- Problem details -
Please update the entries below so that "Kontakty" becomes "Kontakt" and everything else stays the same.

- Given information -

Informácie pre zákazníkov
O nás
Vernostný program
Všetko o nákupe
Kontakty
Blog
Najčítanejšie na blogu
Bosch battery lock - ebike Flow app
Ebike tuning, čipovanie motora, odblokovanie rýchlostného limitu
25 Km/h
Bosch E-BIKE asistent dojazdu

- Response -
Informácie pre zákazníkov
O nás
Vernostný program
Všetko o nákupe
Kontakt
Blog
Najčítanejšie na blogu
Bosch battery lock - ebike Flow app
Ebike tuning, čipovanie motora, odblokovanie rýchlostného limitu
25 Km/h
Bosch E-BIKE asistent dojazdu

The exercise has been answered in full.